__Requirement__. Could you print the full listing below, keeping each line identical?

__Data for review__.
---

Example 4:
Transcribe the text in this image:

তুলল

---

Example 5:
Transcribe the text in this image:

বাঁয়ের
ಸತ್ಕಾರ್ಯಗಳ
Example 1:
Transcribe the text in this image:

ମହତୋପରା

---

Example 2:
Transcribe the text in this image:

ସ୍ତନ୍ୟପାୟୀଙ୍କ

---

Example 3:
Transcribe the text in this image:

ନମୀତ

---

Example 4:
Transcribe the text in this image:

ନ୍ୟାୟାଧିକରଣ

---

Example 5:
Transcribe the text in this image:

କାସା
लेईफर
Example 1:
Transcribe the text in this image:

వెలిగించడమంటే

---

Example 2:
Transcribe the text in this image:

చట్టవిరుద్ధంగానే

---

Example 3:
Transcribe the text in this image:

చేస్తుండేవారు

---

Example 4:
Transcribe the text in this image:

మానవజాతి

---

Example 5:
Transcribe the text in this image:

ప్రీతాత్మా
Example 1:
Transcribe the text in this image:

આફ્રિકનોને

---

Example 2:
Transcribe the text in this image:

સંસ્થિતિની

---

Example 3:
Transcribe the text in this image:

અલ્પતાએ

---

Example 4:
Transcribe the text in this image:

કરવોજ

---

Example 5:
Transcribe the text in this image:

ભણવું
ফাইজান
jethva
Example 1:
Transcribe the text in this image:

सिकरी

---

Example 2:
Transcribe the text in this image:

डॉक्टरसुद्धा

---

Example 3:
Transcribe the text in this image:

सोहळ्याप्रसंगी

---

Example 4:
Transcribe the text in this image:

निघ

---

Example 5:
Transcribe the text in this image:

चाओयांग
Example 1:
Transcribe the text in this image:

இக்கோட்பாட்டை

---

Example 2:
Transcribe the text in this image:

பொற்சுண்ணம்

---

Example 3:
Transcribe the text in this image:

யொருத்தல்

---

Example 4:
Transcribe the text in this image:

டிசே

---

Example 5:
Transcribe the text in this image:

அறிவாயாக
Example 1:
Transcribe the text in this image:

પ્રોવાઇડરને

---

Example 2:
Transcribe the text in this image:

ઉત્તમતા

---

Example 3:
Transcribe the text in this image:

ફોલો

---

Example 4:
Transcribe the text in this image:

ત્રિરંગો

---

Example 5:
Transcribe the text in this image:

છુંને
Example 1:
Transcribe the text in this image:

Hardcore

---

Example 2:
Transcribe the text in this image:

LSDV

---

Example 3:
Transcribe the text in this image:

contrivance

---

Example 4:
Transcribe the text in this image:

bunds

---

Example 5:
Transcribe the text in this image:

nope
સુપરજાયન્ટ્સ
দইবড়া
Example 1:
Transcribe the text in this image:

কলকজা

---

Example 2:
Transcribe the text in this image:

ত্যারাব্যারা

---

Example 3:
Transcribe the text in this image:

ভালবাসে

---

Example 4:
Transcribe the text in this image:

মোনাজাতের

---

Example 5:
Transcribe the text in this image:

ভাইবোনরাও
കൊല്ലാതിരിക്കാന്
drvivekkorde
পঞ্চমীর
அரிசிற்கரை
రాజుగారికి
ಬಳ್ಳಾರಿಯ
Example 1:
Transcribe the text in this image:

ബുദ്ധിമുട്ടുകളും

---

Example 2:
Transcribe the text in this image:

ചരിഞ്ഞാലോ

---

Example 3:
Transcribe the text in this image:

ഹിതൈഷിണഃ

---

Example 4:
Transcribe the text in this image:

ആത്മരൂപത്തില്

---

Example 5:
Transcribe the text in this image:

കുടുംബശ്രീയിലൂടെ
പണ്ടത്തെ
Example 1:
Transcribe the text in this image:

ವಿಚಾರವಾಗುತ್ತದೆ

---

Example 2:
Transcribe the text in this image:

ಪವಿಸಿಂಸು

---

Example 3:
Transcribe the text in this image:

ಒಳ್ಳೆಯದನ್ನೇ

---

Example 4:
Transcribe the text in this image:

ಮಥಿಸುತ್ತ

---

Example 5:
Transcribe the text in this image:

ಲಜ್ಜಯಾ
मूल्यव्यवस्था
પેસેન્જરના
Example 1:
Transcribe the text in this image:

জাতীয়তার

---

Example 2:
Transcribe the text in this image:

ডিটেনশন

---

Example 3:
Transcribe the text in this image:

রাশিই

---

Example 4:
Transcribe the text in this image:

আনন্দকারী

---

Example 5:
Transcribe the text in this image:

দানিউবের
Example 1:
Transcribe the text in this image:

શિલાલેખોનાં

__Solved problem__.
---

Example 4:
Transcribe the text in this image:

তুলল

---

Example 5:
Transcribe the text in this image:

বাঁয়ের
ಸತ್ಕಾರ್ಯಗಳ
Example 1:
Transcribe the text in this image:

ମହତୋପରା

---

Example 2:
Transcribe the text in this image:

ସ୍ତନ୍ୟପାୟୀଙ୍କ

---

Example 3:
Transcribe the text in this image:

ନମୀତ

---

Example 4:
Transcribe the text in this image:

ନ୍ୟାୟାଧିକରଣ

---

Example 5:
Transcribe the text in this image:

କାସା
लेईफर
Example 1:
Transcribe the text in this image:

వెలిగించడమంటే

---

Example 2:
Transcribe the text in this image:

చట్టవిరుద్ధంగానే

---

Example 3:
Transcribe the text in this image:

చేస్తుండేవారు

---

Example 4:
Transcribe the text in this image:

మానవజాతి

---

Example 5:
Transcribe the text in this image:

ప్రీతాత్మా
Example 1:
Transcribe the text in this image:

આફ્રિકનોને

---

Example 2:
Transcribe the text in this image:

સંસ્થિતિની

---

Example 3:
Transcribe the text in this image:

અલ્પતાએ

---

Example 4:
Transcribe the text in this image:

કરવોજ

---

Example 5:
Transcribe the text in this image:

ભણવું
ফাইজান
jethva
Example 1:
Transcribe the text in this image:

सिकरी

---

Example 2:
Transcribe the text in this image:

डॉक्टरसुद्धा

---

Example 3:
Transcribe the text in this image:

सोहळ्याप्रसंगी

---

Example 4:
Transcribe the text in this image:

निघ

---

Example 5:
Transcribe the text in this image:

चाओयांग
Example 1:
Transcribe the text in this image:

இக்கோட்பாட்டை

---

Example 2:
Transcribe the text in this image:

பொற்சுண்ணம்

---

Example 3:
Transcribe the text in this image:

யொருத்தல்

---

Example 4:
Transcribe the text in this image:

டிசே

---

Example 5:
Transcribe the text in this image:

அறிவாயாக
Example 1:
Transcribe the text in this image:

પ્રોવાઇડરને

---

Example 2:
Transcribe the text in this image:

ઉત્તમતા

---

Example 3:
Transcribe the text in this image:

ફોલો

---

Example 4:
Transcribe the text in this image:

ત્રિરંગો

---

Example 5:
Transcribe the text in this image:

છુંને
Example 1:
Transcribe the text in this image:

Hardcore

---

Example 2:
Transcribe the text in this image:

LSDV

---

Example 3:
Transcribe the text in this image:

contrivance

---

Example 4:
Transcribe the text in this image:

bunds

---

Example 5:
Transcribe the text in this image:

nope
સુપરજાયન્ટ્સ
দইবড়া
Example 1:
Transcribe the text in this image:

কলকজা

---

Example 2:
Transcribe the text in this image:

ত্যারাব্যারা

---

Example 3:
Transcribe the text in this image:

ভালবাসে

---

Example 4:
Transcribe the text in this image:

মোনাজাতের

---

Example 5:
Transcribe the text in this image:

ভাইবোনরাও
കൊല്ലാതിരിക്കാന്
drvivekkorde
পঞ্চমীর
அரிசிற்கரை
రాజుగారికి
ಬಳ್ಳಾರಿಯ
Example 1:
Transcribe the text in this image:

ബുദ്ധിമുട്ടുകളും

---

Example 2:
Transcribe the text in this image:

ചരിഞ്ഞാലോ

---

Example 3:
Transcribe the text in this image:

ഹിതൈഷിണഃ

---

Example 4:
Transcribe the text in this image:

ആത്മരൂപത്തില്

---

Example 5:
Transcribe the text in this image:

കുടുംബശ്രീയിലൂടെ
പണ്ടത്തെ
Example 1:
Transcribe the text in this image:

ವಿಚಾರವಾಗುತ್ತದೆ

---

Example 2:
Transcribe the text in this image:

ಪವಿಸಿಂಸು

---

Example 3:
Transcribe the text in this image:

ಒಳ್ಳೆಯದನ್ನೇ

---

Example 4:
Transcribe the text in this image:

ಮಥಿಸುತ್ತ

---

Example 5:
Transcribe the text in this image:

ಲಜ್ಜಯಾ
मूल्यव्यवस्था
પેસેન્જરના
Example 1:
Transcribe the text in this image:

জাতীয়তার

---

Example 2:
Transcribe the text in this image:

ডিটেনশন

---

Example 3:
Transcribe the text in this image:

রাশিই

---

Example 4:
Transcribe the text in this image:

আনন্দকারী

---

Example 5:
Transcribe the text in this image:

দানিউবের
Example 1:
Transcribe the text in this image:

શિલાલેખોનાં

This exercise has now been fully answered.